* GOAL OF THE EXERCISE:
Restate the listing below line for line and word for word, without the pictures.

* RECORDS SHOWN:
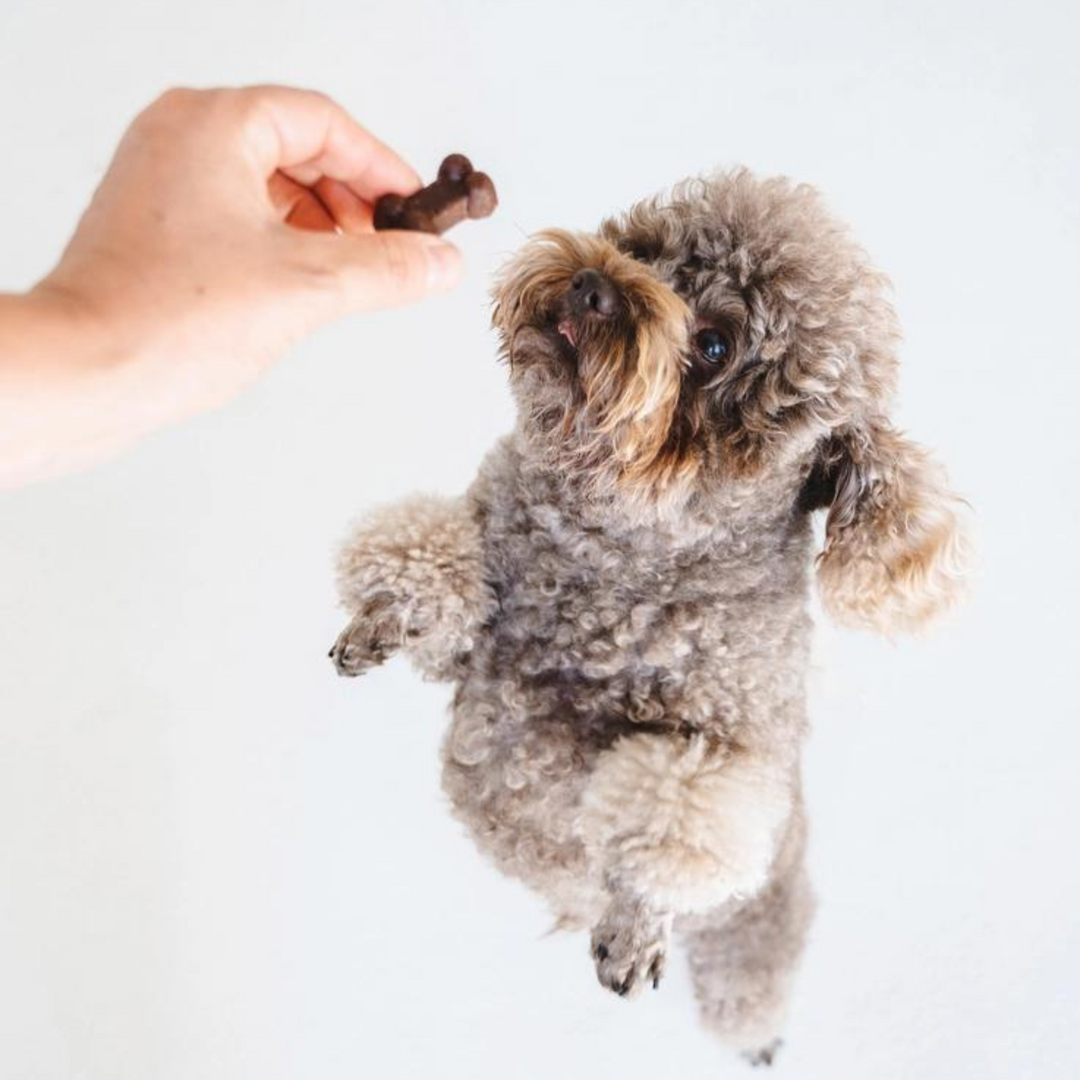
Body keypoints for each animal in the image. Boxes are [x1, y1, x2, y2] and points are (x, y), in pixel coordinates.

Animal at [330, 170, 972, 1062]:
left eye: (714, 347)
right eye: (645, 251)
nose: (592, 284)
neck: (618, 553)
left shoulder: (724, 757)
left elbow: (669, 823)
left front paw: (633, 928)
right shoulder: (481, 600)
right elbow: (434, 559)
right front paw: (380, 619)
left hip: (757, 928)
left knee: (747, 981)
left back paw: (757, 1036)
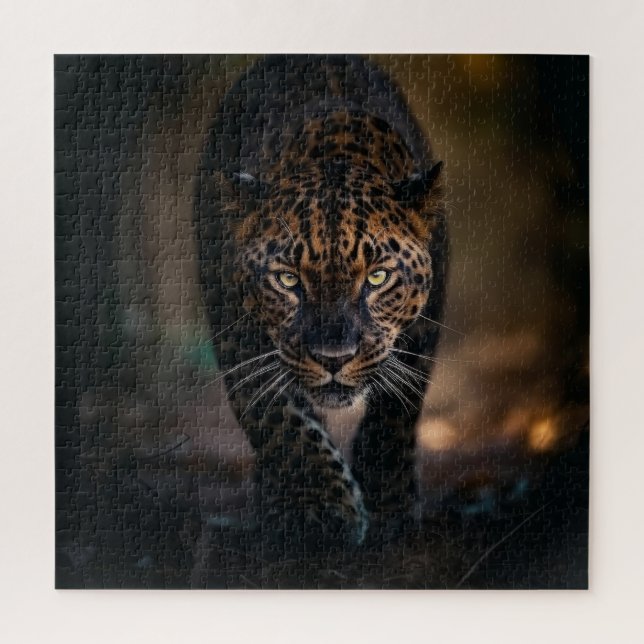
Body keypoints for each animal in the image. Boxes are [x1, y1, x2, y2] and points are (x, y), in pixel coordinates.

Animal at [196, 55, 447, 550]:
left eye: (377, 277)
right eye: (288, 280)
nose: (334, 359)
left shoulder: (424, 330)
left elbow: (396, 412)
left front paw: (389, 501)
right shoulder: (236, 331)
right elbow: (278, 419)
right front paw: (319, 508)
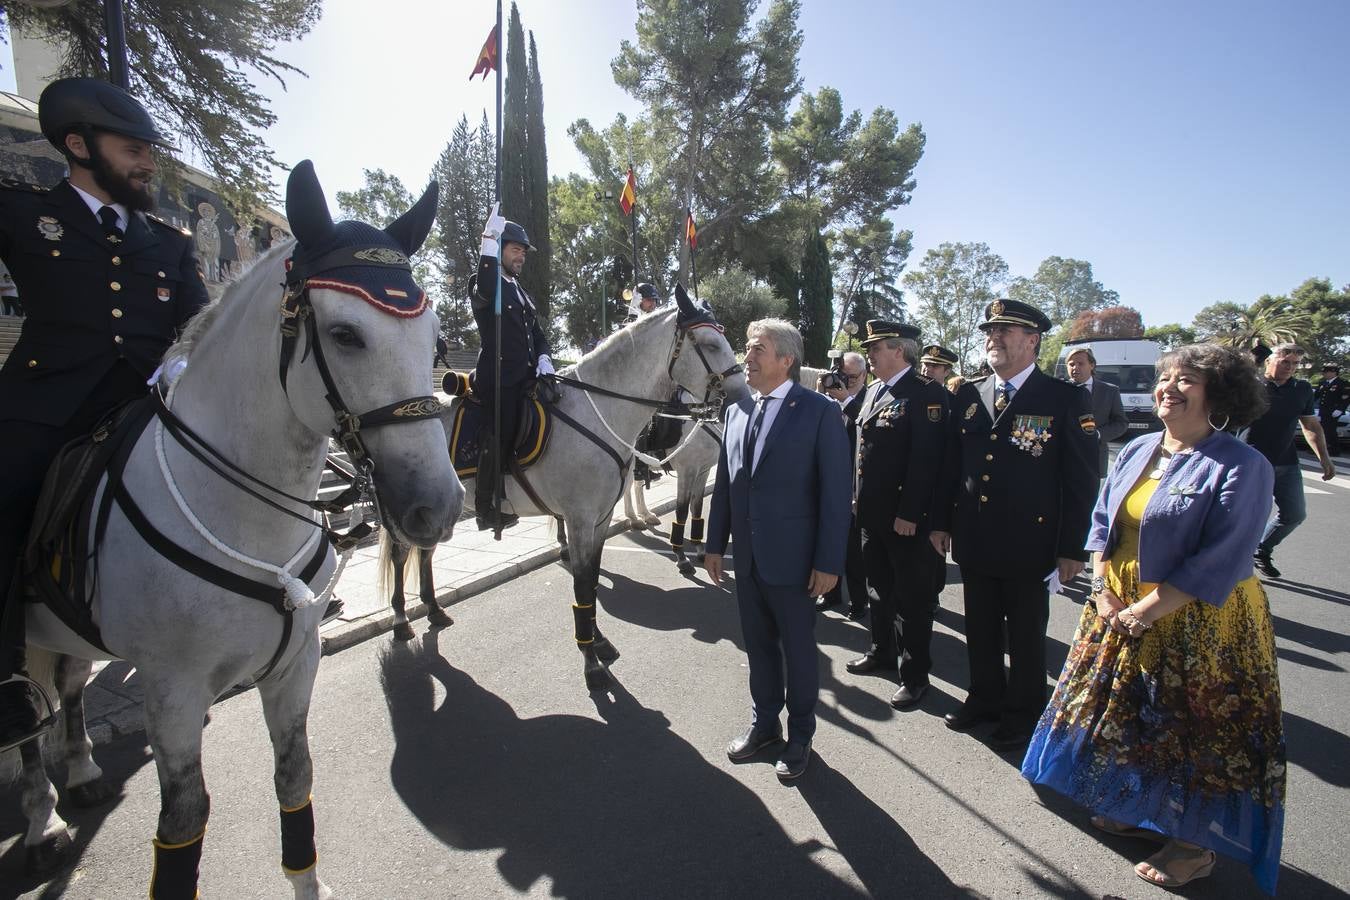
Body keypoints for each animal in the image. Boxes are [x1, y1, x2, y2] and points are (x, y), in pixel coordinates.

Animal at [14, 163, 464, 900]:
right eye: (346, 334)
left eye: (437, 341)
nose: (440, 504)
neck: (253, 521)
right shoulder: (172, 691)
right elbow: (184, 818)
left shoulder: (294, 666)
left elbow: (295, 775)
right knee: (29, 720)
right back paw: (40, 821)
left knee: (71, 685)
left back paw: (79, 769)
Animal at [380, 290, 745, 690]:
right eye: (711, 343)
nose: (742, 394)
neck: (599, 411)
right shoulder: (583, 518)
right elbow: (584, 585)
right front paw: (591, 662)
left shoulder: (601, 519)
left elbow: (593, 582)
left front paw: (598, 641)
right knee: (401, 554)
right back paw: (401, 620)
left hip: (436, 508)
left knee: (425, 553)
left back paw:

* ANSWER BELOW:
Body keypoints for each animal in the image. Boxes are [x1, y1, x2, y2] and points are (x, y), in pixel coordinates.

Animal at [330, 170, 972, 1062]:
left eye: (714, 347)
right eye: (645, 251)
nose: (592, 284)
neck: (618, 553)
left shoulder: (724, 757)
left elbow: (669, 823)
left front paw: (633, 928)
right shoulder: (481, 600)
right elbow: (434, 559)
right front paw: (380, 619)
left hip: (757, 928)
left knee: (747, 981)
left back paw: (757, 1036)
Body keypoints for each animal in the image. Boxes are [x1, y1, x2, y2] and points are (x, y), in pixel coordinates.

Animal at [196, 55, 447, 550]:
left eye: (377, 277)
right eye: (288, 280)
nose: (334, 359)
left shoulder: (424, 330)
left elbow: (396, 412)
left front paw: (389, 501)
right shoulder: (236, 331)
right elbow: (278, 419)
right front paw: (319, 508)
Body keypoints for each animal in the image. Boxes are [x1, y1, x2, y2] and points are (x, y), in pixel coordinates.

Animal at [14, 163, 464, 900]:
right eye: (346, 334)
left eye: (437, 341)
nose: (440, 504)
neck: (253, 521)
right shoulder: (172, 691)
right elbow: (184, 818)
left shoulder: (294, 666)
left elbow: (295, 775)
right knee: (29, 720)
right back paw: (40, 821)
left knee: (71, 685)
left back paw: (79, 769)
Animal at [380, 290, 745, 690]:
right eye: (711, 343)
nose: (742, 394)
neck: (599, 411)
right shoulder: (583, 518)
right elbow: (584, 585)
right front paw: (591, 662)
left shoulder: (601, 519)
left elbow: (593, 582)
left front paw: (598, 641)
right knee: (401, 554)
right back paw: (401, 620)
left hip: (436, 508)
left knee: (425, 553)
left back paw:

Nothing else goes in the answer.